begin INPUT MATERIAL
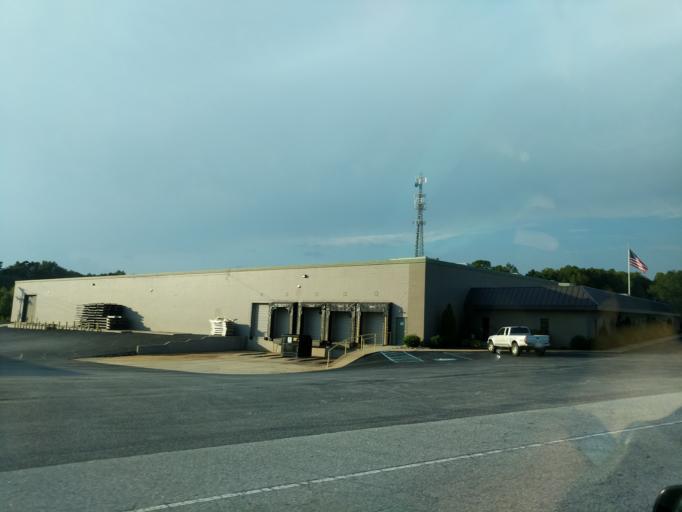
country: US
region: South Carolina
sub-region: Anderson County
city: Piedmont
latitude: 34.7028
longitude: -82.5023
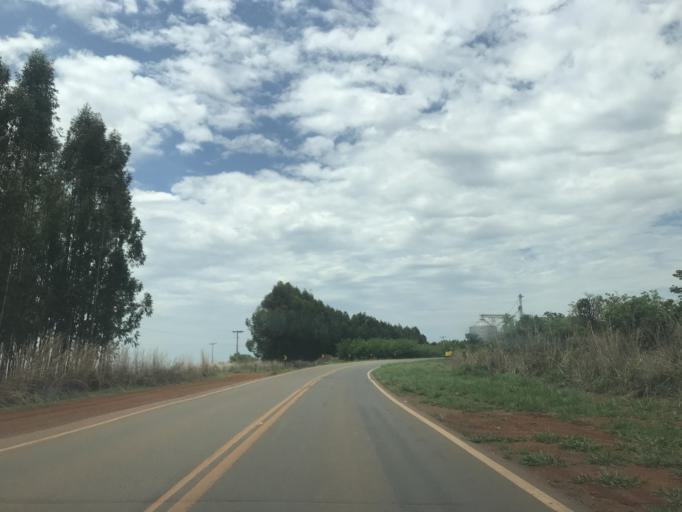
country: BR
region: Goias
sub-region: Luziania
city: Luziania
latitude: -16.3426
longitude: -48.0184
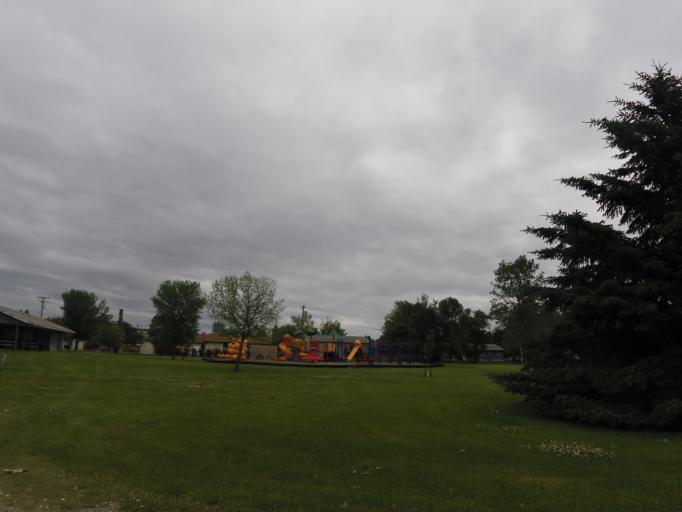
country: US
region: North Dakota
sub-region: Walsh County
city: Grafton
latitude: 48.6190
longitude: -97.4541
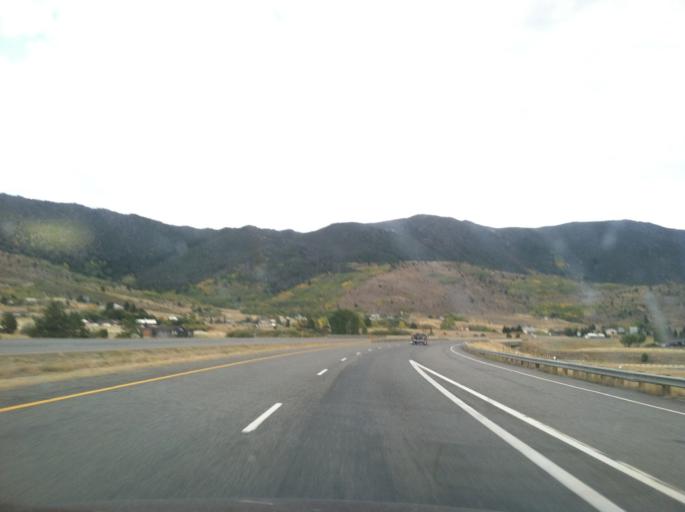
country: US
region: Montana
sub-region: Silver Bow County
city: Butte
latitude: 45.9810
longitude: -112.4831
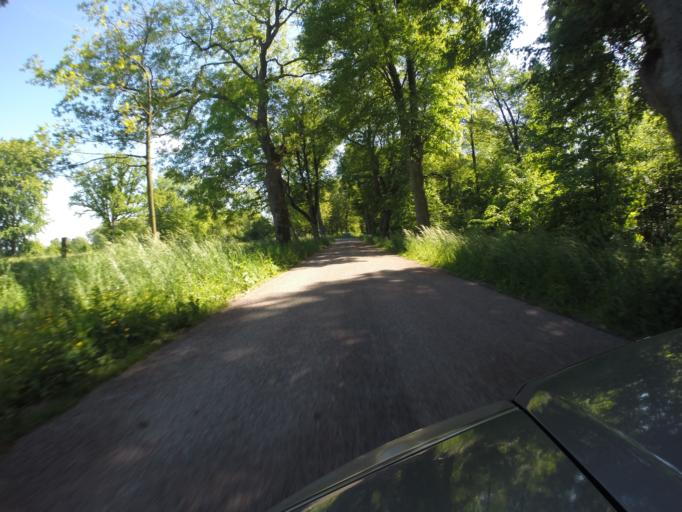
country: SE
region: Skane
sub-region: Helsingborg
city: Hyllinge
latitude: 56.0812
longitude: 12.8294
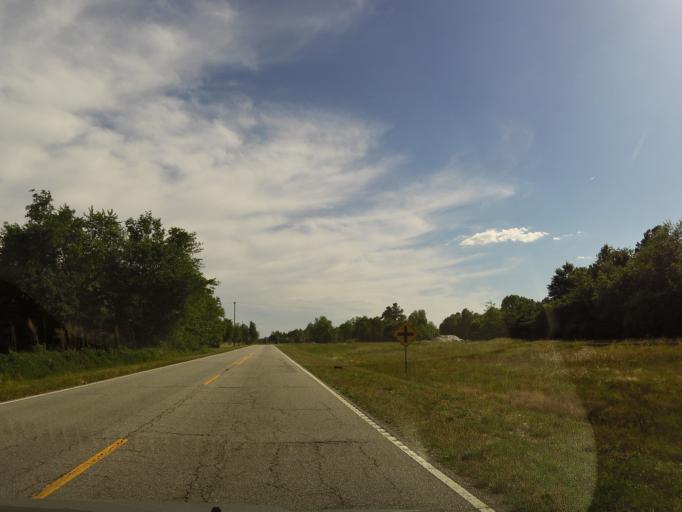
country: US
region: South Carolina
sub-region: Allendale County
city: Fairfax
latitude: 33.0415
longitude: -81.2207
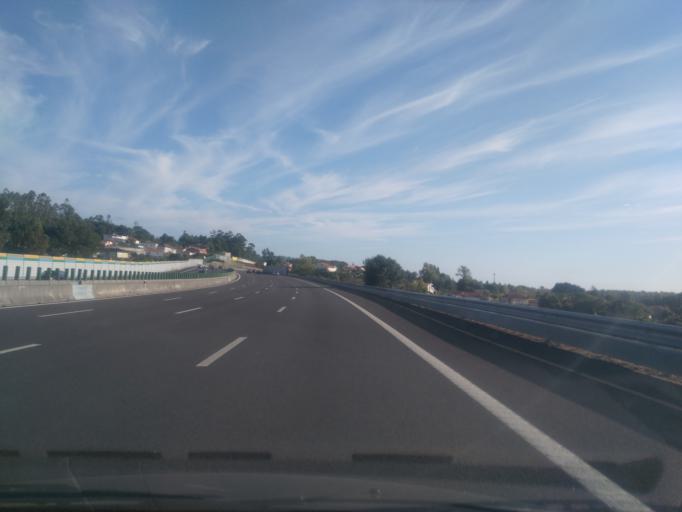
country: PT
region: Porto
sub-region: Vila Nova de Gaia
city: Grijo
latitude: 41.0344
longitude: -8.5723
end INPUT MATERIAL
begin INPUT MATERIAL
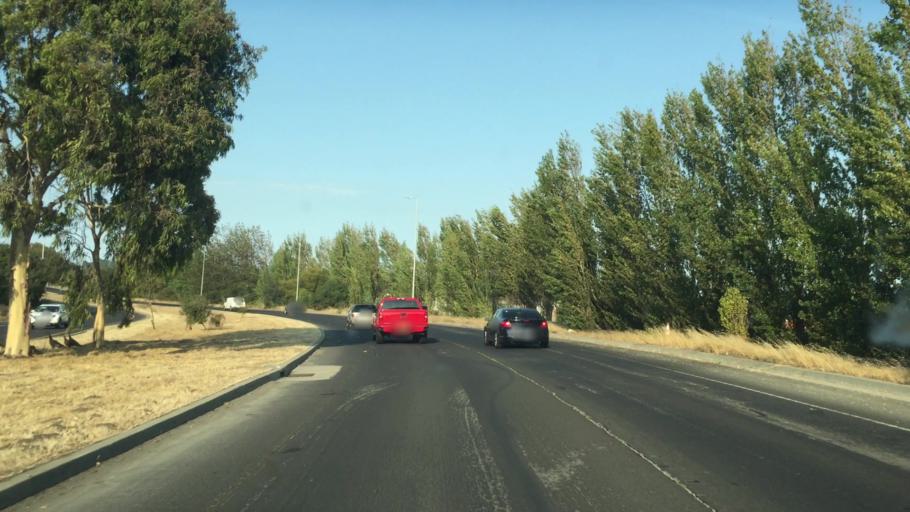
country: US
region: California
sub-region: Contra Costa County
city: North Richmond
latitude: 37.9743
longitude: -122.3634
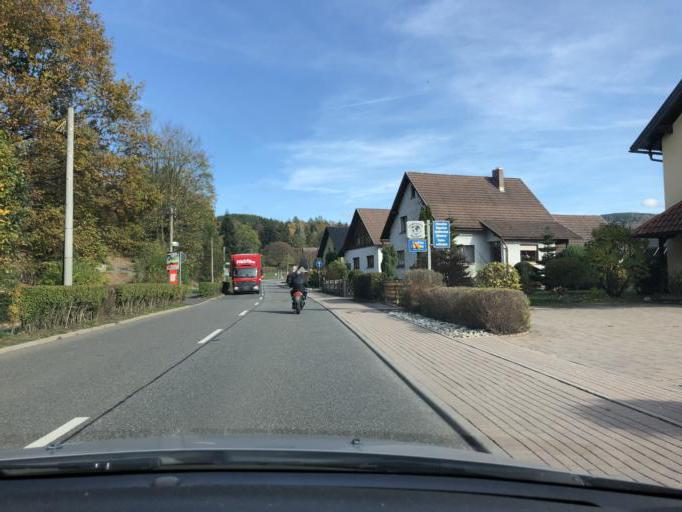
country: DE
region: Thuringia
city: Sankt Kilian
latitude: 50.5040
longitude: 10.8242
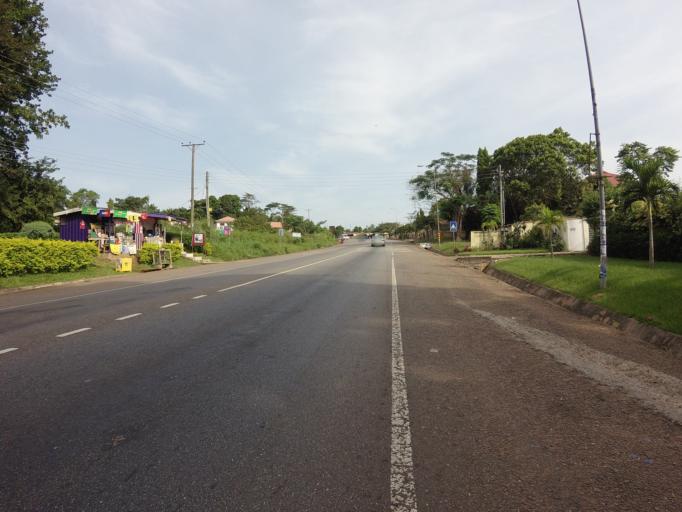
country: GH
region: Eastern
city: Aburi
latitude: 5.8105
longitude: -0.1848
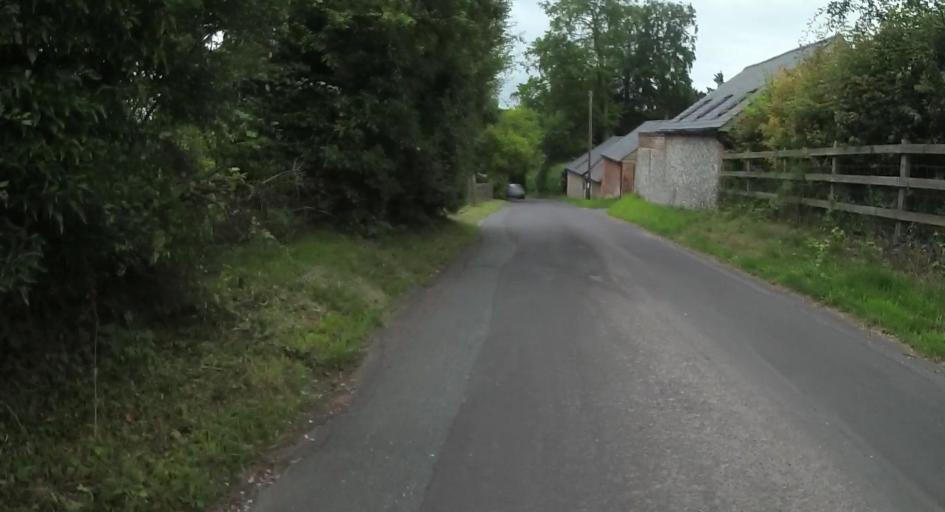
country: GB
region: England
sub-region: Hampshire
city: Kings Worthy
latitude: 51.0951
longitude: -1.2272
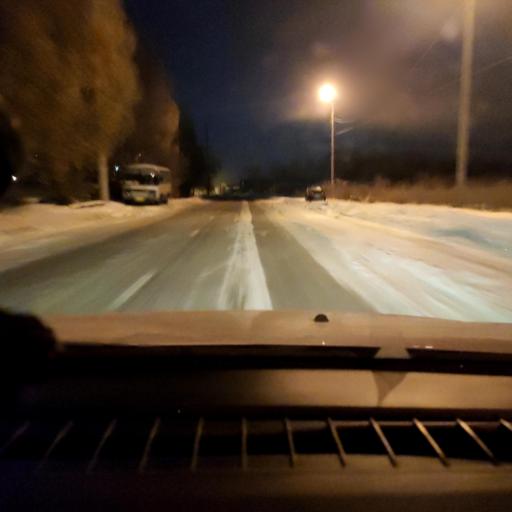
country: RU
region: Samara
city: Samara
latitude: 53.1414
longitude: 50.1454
end INPUT MATERIAL
[WHAT YOU HAVE TO DO] Put the lines starting at the one that contains "city: Fairfax" and ending at the one that contains "latitude: 41.0344" into a JSON list of strings, one string per line, with blank lines left out. Leave the pictures out of the list.

[EXERCISE SOLUTION]
[
  "city: Fairfax",
  "latitude: 33.0415",
  "longitude: -81.2207",
  "country: PT",
  "region: Porto",
  "sub-region: Vila Nova de Gaia",
  "city: Grijo",
  "latitude: 41.0344"
]